Effect of ginsenoside Rb1 (G-Rb1) on the adipocyte viability. (A) The structure of G-Rb1. (B) 3T3-L1 adipocytes were treated with G-Rb1 (0, 10, 50, 100, and 200 μM) for 24, 48, and 72 h. Data are expressed as mean±SD (n=10). **** P<0.0001 vs. 0 μM.

Figure 2

Effect of ginsenoside Rb1 (G-Rb1; 0, 10, 50, and 100 μM) on the browning of adipocytes. (A) Lipid droplets were measured by Oil Red O staining.

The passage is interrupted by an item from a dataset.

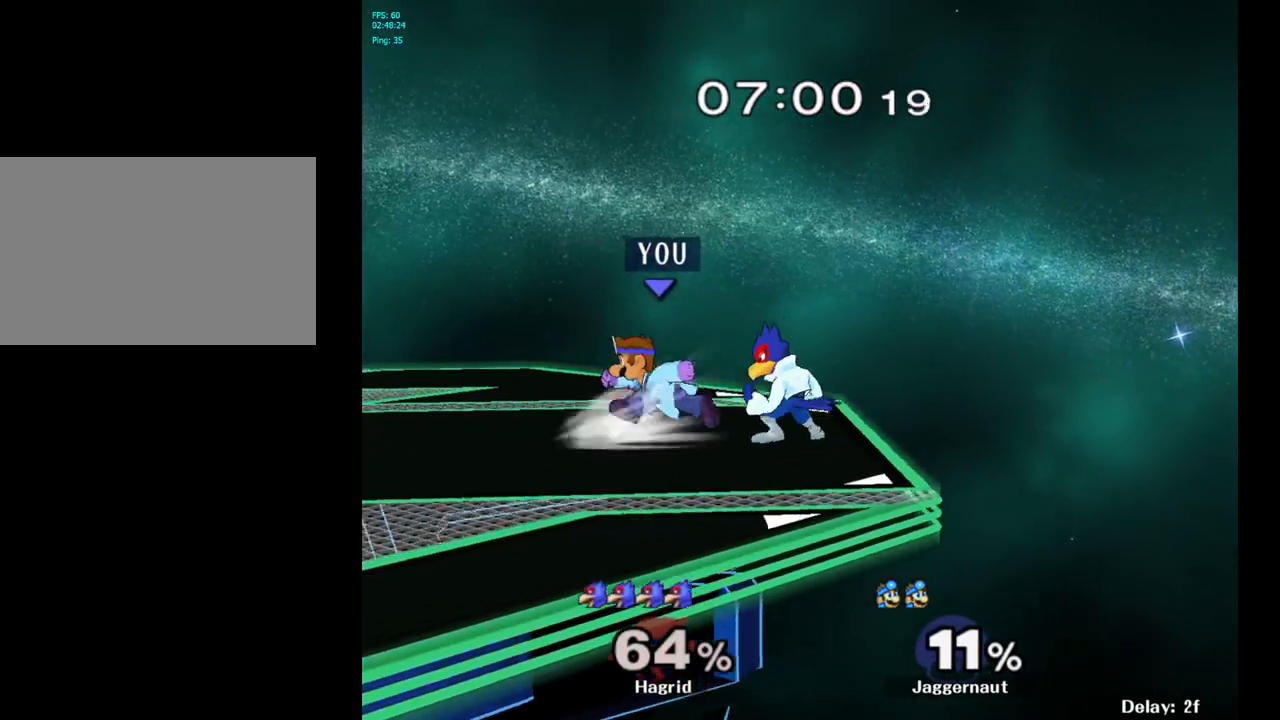
{"buttons": [], "left_stick": "right", "right_stick": "center", "events": [[217, "Y", "down"], [217, "left_stick", "right"], [283, "Y", "up"]]}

Scale bar=100 μm. (B) Lipid content assessing according to the absorbance at 490 nm. (C) ImageJ measured the average diameter of lipid droplets. (D–H) Quantitative real-time polymerase chain reaction measured the mRNA expression of browning-related genes (Cd-137, Cited-1, Tbx-1, Prdm-16, and Ucp-1). (I, J) Western blotting measured the protein expression of Ucp-1. Data are expressed as mean±SD (n=3). * P<0.05, ** P<0.01, *** P<0.001, **** P<0.0001 vs. 0 μM.

Figure 3

Effect of ginsenoside Rb1 (G-Rb1; 0, 10, 50, and 100 μM) on Wnt/β-catenin signaling. (A) Western blotting results of browning-related genes in 3T3-L1 adipocytes. (B–E) ImageJ quantized the gray value of each protein band. Data are expressed as mean±SD (n=3). * P<0.05, ** P<0.01, *** P<0.001, **** P<0.0001 vs. 0 μM.

Figure 4

Effect of ginsenoside Rb1 (G-Rb1) on browning treated with Compound 3f. (A) Oil Red O staining detected the lipid droplets. Scale bar=100 μm. (B) Optical density values at 490 nm. (C) Lipid droplets’ diameter of ORS was measured by ImageJ. (D) Western blotting results for Ucp-1 and β-catenin, with Gapdh as the internal reference. (E, F) ImageJ quantized the gray value of each protein band. (G) Immunofluorescence was performed to detect the expression of Ucp-1. Scale bar=50 μm. Data are expressed as mean±SD (n=3). * P<0.05, ** P<0.01, *** P<0.001, **** P<0.0001.

Figure 5

Effect of ginsenoside Rb1 (G-Rb1) on browning treated with SLK2001. (A) Oil Red O staining (ORS) detected the lipid droplets. Scale bar=100 μm. (B) Optical density values at 490 nm. (C) Lipid droplets’ diameter of ORS was measured by ImageJ. (D) Western blotting results of Ucp-1 and β-catenin, with Gapdh as the internal reference. (E, F) ImageJ quantized the gray value of each protein band. (G) Immunofluorescence was performed to detect the expression of Ucp-1. Scale bar=50 μm. Data are expressed as mean±SD (n=3). * P<0.05, ** P<0.01, **** P<0.0001.